Task to complete
Go through the entries below line by line and count those containing "depth"; the answer is that count alone.

*** Information provided ***

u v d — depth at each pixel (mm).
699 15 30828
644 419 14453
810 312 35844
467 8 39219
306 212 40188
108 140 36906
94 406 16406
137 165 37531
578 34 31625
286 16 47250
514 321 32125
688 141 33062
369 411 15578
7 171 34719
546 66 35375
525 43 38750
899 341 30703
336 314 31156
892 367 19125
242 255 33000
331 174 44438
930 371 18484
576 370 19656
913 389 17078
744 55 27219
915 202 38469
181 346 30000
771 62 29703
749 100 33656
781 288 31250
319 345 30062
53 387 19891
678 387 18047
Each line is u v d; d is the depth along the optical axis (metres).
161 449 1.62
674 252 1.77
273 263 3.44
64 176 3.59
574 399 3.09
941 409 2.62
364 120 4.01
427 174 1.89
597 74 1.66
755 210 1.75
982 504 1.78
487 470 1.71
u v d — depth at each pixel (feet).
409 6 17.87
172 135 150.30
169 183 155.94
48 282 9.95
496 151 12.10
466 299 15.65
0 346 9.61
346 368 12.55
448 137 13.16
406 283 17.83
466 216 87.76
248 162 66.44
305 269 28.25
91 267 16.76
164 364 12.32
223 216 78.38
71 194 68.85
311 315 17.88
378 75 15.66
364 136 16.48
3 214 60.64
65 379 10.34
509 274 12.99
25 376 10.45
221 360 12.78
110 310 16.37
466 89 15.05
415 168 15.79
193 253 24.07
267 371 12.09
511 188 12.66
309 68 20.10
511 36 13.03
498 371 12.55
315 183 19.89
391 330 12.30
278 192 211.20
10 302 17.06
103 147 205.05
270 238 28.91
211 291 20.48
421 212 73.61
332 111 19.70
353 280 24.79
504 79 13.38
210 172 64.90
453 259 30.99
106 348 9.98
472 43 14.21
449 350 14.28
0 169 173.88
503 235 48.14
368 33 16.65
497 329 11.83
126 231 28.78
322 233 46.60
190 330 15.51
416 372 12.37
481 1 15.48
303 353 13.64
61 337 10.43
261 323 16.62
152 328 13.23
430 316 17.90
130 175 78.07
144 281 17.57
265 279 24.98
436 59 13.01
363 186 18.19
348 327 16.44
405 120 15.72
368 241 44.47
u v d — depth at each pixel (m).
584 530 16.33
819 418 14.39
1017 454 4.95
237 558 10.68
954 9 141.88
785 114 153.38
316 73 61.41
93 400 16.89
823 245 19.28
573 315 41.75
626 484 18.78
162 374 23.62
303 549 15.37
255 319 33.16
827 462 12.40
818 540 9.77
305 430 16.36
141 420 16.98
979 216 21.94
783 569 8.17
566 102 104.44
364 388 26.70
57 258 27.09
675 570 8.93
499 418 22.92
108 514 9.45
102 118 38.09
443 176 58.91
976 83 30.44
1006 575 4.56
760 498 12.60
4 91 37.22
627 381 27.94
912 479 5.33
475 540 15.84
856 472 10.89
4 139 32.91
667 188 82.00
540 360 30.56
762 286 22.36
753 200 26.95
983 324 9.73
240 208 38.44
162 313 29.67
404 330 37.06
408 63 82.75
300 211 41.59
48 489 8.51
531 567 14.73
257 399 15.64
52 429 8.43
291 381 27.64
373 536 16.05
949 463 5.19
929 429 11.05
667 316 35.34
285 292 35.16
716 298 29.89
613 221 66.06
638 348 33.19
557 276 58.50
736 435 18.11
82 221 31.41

***

Reply to the exercise
4